- _DATASET EXTRACT_
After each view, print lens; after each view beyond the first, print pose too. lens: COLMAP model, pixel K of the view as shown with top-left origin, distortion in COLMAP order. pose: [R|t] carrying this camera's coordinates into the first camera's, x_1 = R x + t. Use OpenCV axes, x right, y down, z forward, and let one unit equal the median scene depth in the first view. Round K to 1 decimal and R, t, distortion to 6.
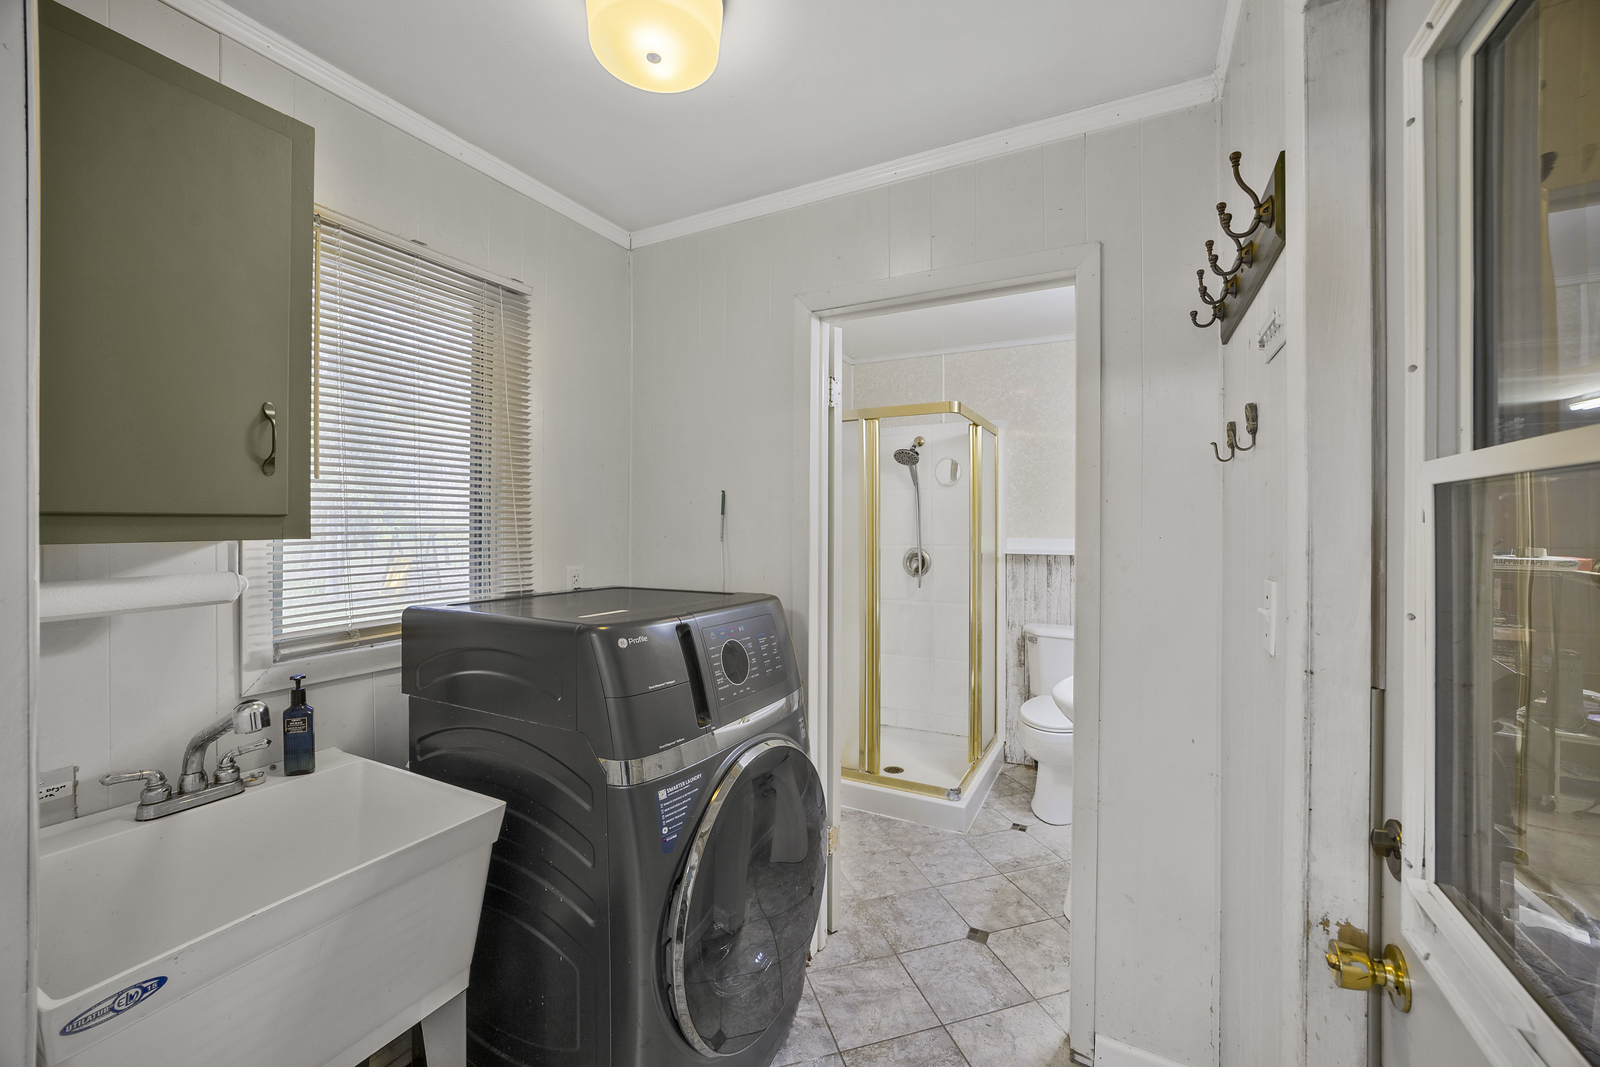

* * *

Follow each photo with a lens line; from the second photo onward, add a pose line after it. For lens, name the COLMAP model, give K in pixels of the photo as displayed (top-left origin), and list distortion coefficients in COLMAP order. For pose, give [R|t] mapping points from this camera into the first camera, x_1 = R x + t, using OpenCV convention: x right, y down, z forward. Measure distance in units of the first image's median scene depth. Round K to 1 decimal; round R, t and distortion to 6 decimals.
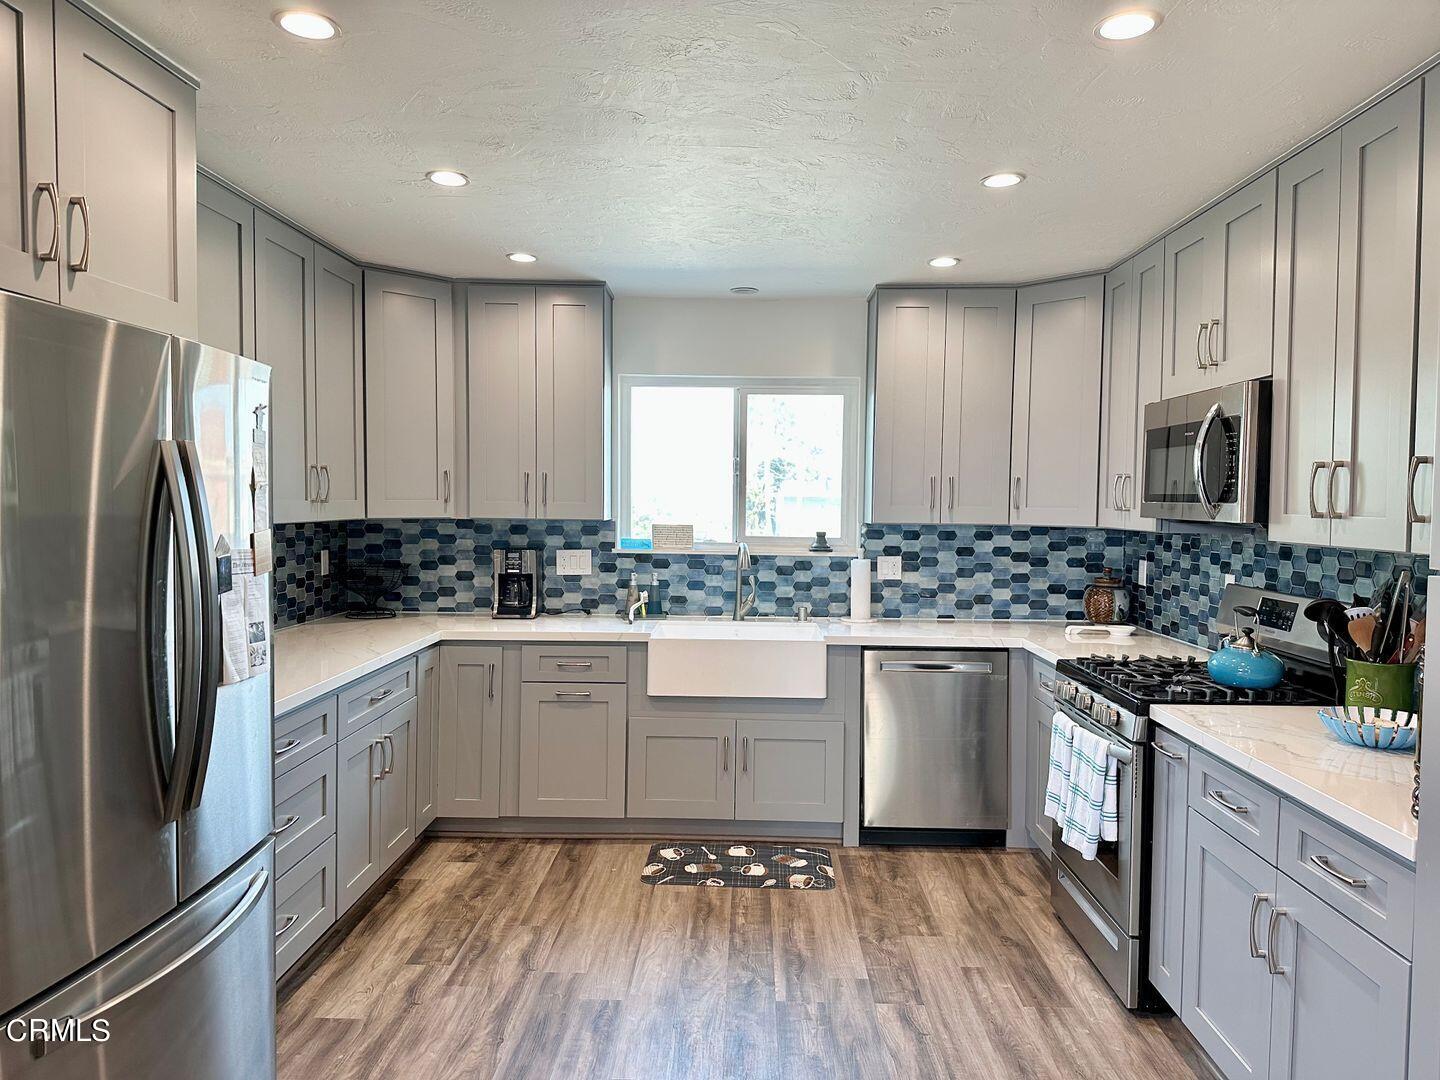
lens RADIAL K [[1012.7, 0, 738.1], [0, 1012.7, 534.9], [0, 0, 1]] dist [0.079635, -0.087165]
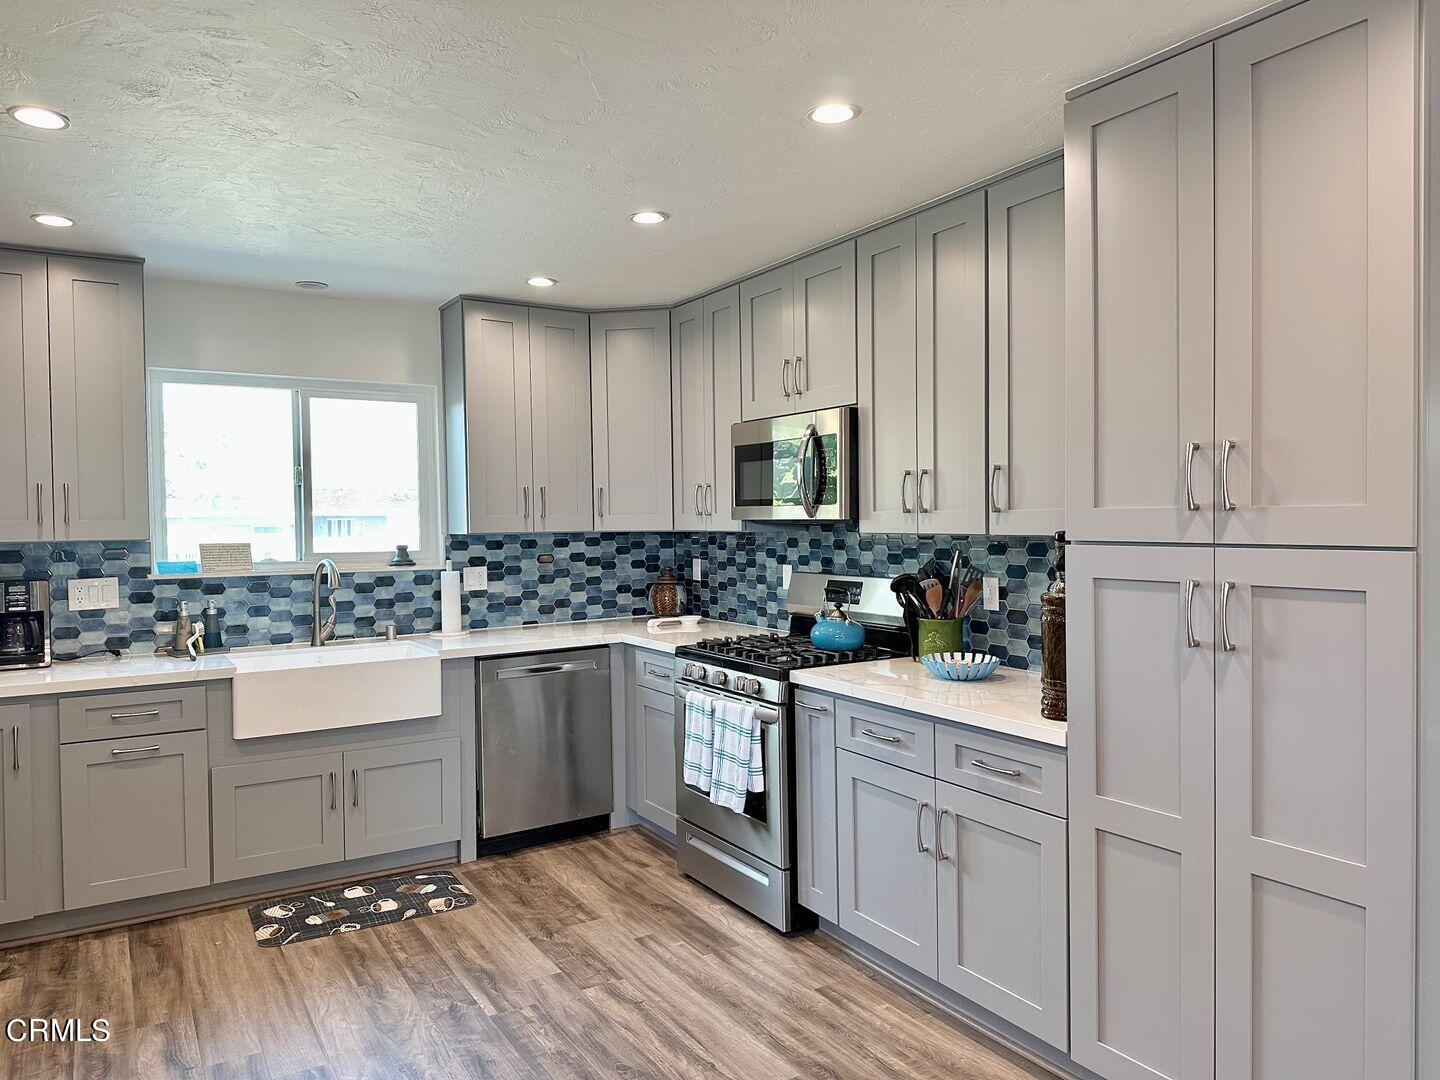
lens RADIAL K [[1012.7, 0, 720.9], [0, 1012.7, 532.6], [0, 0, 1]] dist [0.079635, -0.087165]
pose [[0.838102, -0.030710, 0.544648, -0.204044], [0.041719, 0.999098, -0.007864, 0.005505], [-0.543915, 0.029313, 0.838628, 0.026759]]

==

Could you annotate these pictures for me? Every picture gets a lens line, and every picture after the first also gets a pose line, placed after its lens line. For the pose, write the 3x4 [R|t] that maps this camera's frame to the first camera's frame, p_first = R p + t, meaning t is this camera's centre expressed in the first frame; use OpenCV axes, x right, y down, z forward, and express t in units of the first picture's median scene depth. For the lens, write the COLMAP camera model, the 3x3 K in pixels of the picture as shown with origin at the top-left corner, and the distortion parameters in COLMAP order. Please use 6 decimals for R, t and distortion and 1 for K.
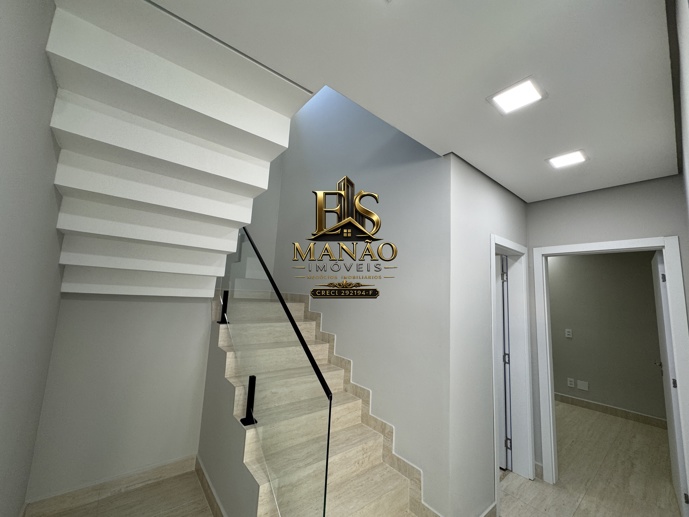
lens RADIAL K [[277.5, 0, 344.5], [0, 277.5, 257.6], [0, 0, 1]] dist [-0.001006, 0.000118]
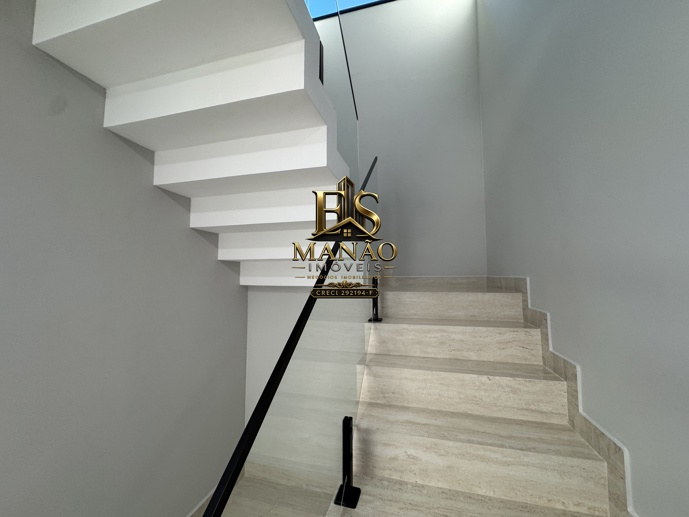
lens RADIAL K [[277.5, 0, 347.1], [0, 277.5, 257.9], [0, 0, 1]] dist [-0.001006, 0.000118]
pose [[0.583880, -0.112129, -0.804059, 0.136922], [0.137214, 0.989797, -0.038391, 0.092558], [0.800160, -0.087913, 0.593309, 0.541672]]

- _ACTIVITY_
Please copy the records word for word from the line with "Could you annotate" to the line with "257.9], [0, 0, 1]] dist [-0.001006, 0.000118]", including both of those lines, and leave the pictures out of your answer.

- _RESPONSE BOX_
Could you annotate these pictures for me? Every picture gets a lens line, and every picture after the first also gets a pose line, placed after its lens line. For the pose, write the 3x4 [R|t] that maps this camera's frame to the first camera's frame, p_first = R p + t, meaning t is this camera's centre expressed in the first frame; use OpenCV axes, x right, y down, z forward, and express t in units of the first picture's median scene depth. For the lens, write the COLMAP camera model, the 3x3 K in pixels of the picture as shown with origin at the top-left corner, and the distortion parameters in COLMAP order. Please use 6 decimals for R, t and distortion and 1 for K.
lens RADIAL K [[277.5, 0, 344.5], [0, 277.5, 257.6], [0, 0, 1]] dist [-0.001006, 0.000118]
lens RADIAL K [[277.5, 0, 347.1], [0, 277.5, 257.9], [0, 0, 1]] dist [-0.001006, 0.000118]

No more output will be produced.